We then talked quite a bit about being on work sites, if people were six feet away, had masks, or any other of the recommended actions. He just said simply “No” to each question, but didn’t want to talk about it more. I could see on his face that it bothered him, but that he also didn’t want to talk about it more. Perhaps because he understood the risk not only he was taking, but exposing his wife and kids to as well.
The Korean and Filipina women expressed the most anxiety of my neighbors about doing their jobs, do doubt because they work in supermarkets. Hayoon, a middle-aged Korean woman, has been wearing a mask around the neighborhood since early March, well before the shelter-in-place order. When I ran into her one evening back then while walking my dogs, I asked if she was sick, and her response was “Everything I hear from home (outside of Busan) is about how bad the corona is. I want to be safe now.” More recently, seeing her again while walking the dogs in the evening, she voiced her frustrations when I asked her about working at the market.
All these Americans, they love Korean food, want bulgogi or japchae or kimchi but they don’t see we all wear masks? All workers? All shoppers? Don’t they understand? Even with shield (a sneeze-guard most super markets have installed), I’m worried. I always clean extra after they come to my line. They young. Think they can’t get sick. Why can’t they be like Korean people? Asian people? Wear masks? They going to make me and all of us sick. Then what?
Hayoon here expresses the frustration that I’m sure many “essential” workers have, that while they (and their employers) insist on certain protocols, there is no guarantee that any of the shoppers would do the same—though she clearly drew a line between Americans (which I read as White) and Asian shoppers. Grace, one of the Filipinas in the neighborhood who works at the local Filipino market, expressed some of the same anxieties, though more targeted towards the younger, and US born, Asian shoppers, whom she thought were being unsafe, but also buying impractical things—lots of sweets and chips, and not enough staples, like rice. Though she was also very shocked at the panic purchasing, that came a few days later then what I described at the top—which saw her markets rice, pasta, cleaning and paper supplies sold out, though most of the rest of the store in good shape.

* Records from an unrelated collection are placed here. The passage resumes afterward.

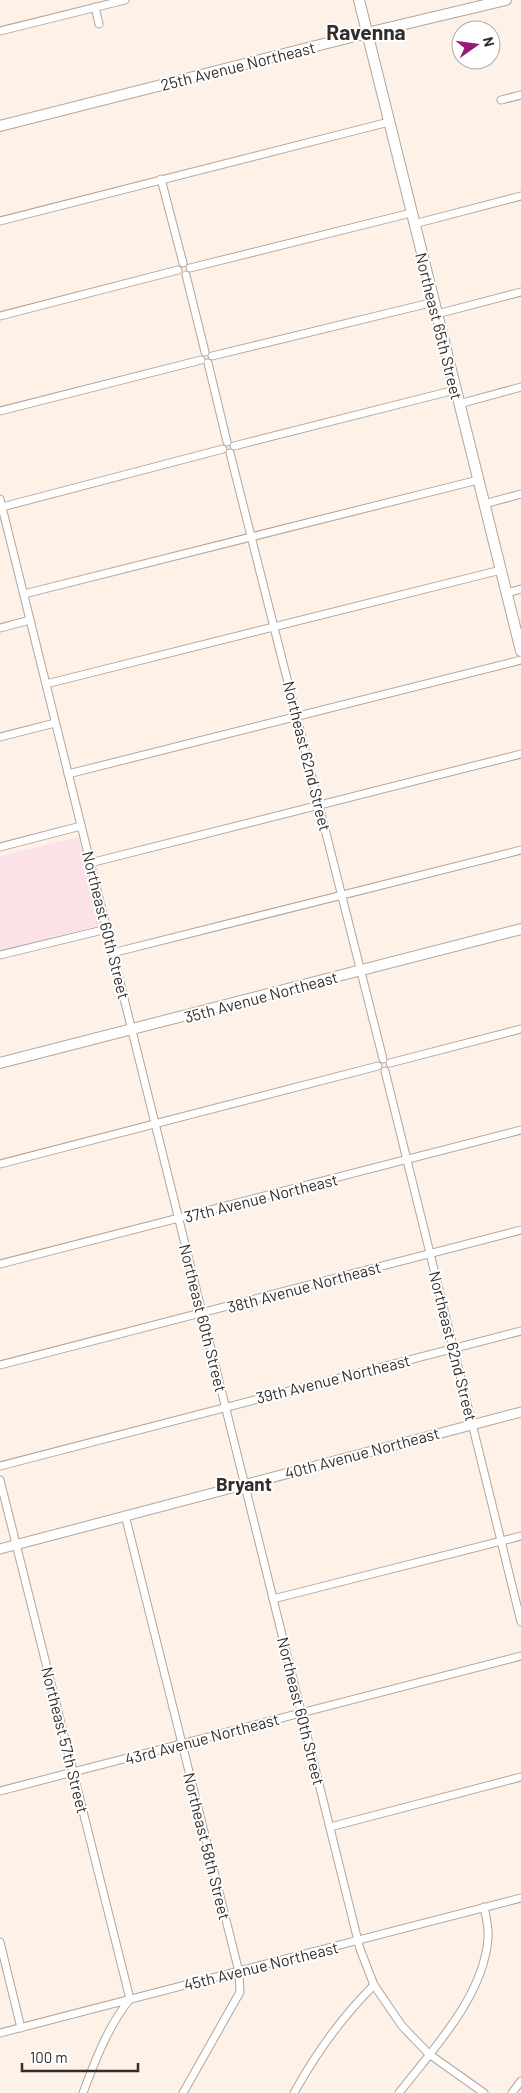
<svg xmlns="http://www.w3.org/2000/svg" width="521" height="2093" font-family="Barlow,sans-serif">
  <rect width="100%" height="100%" fill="#fdf1e8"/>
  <polygon fill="#fce2e7" points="79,837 101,925 0,950 0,856"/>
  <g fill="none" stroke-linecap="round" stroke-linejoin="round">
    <g stroke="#b1a69d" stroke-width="9">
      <g id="minor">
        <polyline points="95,7 99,24"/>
        <polyline points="0,31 125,0"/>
        <polyline points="501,100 521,95"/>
        <polyline points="161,179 183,263"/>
        <polyline points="0,221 389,122"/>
        <polyline points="414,224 521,196"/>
        <polyline points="190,268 411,213"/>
        <polyline points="186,275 205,352"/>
        <polyline points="437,314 521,292"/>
        <polyline points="0,316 178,270"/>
        <polyline points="212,356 434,302"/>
        <polyline points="208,363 227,442"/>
        <polyline points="459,404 521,387"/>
        <polyline points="0,411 201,360"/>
        <polyline points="234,446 455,390"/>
        <polyline points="230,453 383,1059"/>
        <polyline points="0,499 360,1949 374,1985 402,2026 429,2054 484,2093"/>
        <polyline points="484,504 521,494"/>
        <polyline points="2,507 223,449"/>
        <polyline points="507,593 521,589"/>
        <polyline points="24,594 478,480"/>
        <polyline points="0,628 30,620"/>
        <polyline points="46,684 501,570"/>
        <polyline points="0,737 55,723"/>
        <polyline points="68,774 521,660"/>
        <polyline points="0,847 81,826"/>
        <polyline points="90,863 521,754"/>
        <polyline points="112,953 521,850"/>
        <polyline points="0,955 107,929"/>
        <polyline points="390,1063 521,1029"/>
        <polyline points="385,1071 521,1622"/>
        <polyline points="0,1164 378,1066"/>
        <polyline points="0,1264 521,1130"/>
        <polyline points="0,1365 521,1230"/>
        <polyline points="0,1466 521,1331"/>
        <path d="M0,1480L130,1999C108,2026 95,2061 83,2093"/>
        <polyline points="125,1515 239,1972 240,1992 183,2093"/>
        <polyline points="273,1599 521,1536"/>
        <polyline points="0,1791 521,1656"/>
        <polyline points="330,1827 521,1777"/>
        <polyline points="0,1942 21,2028"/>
        <polyline points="0,2033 521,1898"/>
        <path d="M294,2093C316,2053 342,2017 374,1985"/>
        <path d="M399,2093C433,2049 484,1996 488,1938C489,1928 486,1917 484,1907"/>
        <polyline points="512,2093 521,2081"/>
      </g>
    </g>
    <g stroke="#b1a69d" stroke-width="11">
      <polyline id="tertiary" points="0,1549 521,1412"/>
    </g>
    <g stroke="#b1a69d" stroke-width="12">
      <g id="secondary">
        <polyline points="359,0 521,651"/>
        <polyline points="0,126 367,33 506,0"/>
        <polyline points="0,1063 521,929"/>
      </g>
    </g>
    <use href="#minor" stroke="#fff" stroke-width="7"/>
    <use href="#tertiary" stroke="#fff" stroke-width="9"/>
    <use href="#secondary" stroke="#fff" stroke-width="10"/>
  </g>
  <g text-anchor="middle" stroke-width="4" stroke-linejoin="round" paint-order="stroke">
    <g font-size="16" fill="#332e2b" stroke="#fff">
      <text transform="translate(238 66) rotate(-14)" y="6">25th Avenue Northeast</text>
      <text transform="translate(439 326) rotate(76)" y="6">Northeast 65th Street</text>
      <text transform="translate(307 756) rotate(76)" y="6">Northeast 62nd Street</text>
      <text transform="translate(106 925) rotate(76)" y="6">Northeast 60th Street</text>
      <text transform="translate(261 997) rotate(-15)" y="6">35th Avenue Northeast</text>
      <text transform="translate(261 1198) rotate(-14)" y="6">37th Avenue Northeast</text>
      <text transform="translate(304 1287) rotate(-15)" y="6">38th Avenue Northeast</text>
      <text transform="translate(203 1318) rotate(76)" y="6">Northeast 60th Street</text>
      <text transform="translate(453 1346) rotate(76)" y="6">Northeast 62nd Street</text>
      <text transform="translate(333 1379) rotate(-14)" y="6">39th Avenue Northeast</text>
      <text transform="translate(362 1453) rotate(-15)" y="6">40th Avenue Northeast</text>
      <text transform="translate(301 1711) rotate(76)" y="6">Northeast 60th Street</text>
      <text transform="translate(202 1739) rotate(-15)" y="6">43rd Avenue Northeast</text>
      <text transform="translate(65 1740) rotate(76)" y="6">Northeast 57th Street</text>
      <text transform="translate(207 1846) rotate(76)" y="6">Northeast 58th Street</text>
      <text transform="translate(261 1966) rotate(-14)" y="6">45th Avenue Northeast</text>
    </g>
    <g font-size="19" font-weight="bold" fill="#332e2b" stroke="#fff">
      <text x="244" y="1491">Bryant</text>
    </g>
    <g font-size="21" font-weight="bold" fill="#332e2b" stroke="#fff">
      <text x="366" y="40">Ravenna</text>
    </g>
  </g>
  <g transform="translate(476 45) rotate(76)"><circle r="24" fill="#ffffff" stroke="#adabaa"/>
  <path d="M0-4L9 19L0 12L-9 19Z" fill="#971b74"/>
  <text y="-8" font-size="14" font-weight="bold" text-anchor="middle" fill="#332e2b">N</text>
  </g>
  <path d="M22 2063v8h116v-8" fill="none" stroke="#332e2b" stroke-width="2.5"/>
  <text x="30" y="2063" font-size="15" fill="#332e2b" stroke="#ffffff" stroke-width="4" paint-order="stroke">100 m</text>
</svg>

At the end of the day, these stories of my neighbors reinforce the inequality my colleagues discussed, as well as the concerns that these “essential” workers have. We know because of their social position in the labor force, they will be more likely to be exposed. But sadly they also seem resigned to it, because where else could they work? What else could they do? While the zeitgeist may be that they are essential, the reality is society, in its actions, make them utterly dispensable.
Simón E. Weffer-Elizondo is an Associate Professor of Sociology at Northern Illinois University.